──────── Data shown
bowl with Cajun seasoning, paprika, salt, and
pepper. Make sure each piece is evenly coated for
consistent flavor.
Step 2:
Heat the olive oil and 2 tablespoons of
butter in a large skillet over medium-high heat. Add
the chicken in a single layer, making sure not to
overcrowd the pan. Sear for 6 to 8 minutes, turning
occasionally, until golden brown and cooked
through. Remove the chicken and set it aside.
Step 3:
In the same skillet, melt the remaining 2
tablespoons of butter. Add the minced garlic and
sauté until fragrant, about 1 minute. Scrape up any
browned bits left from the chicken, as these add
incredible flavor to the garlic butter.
────────────────
Reproduce the rows above verbatim, from their first line through the line that contains "tablespoons of butter.", both ends included.

bowl with Cajun seasoning, paprika, salt, and
pepper. Make sure each piece is evenly coated for
consistent flavor.
Step 2:
Heat the olive oil and 2 tablespoons of
butter in a large skillet over medium-high heat. Add
the chicken in a single layer, making sure not to
overcrowd the pan. Sear for 6 to 8 minutes, turning
occasionally, until golden brown and cooked
through. Remove the chicken and set it aside.
Step 3:
In the same skillet, melt the remaining 2
tablespoons of butter. Add the minced garlic and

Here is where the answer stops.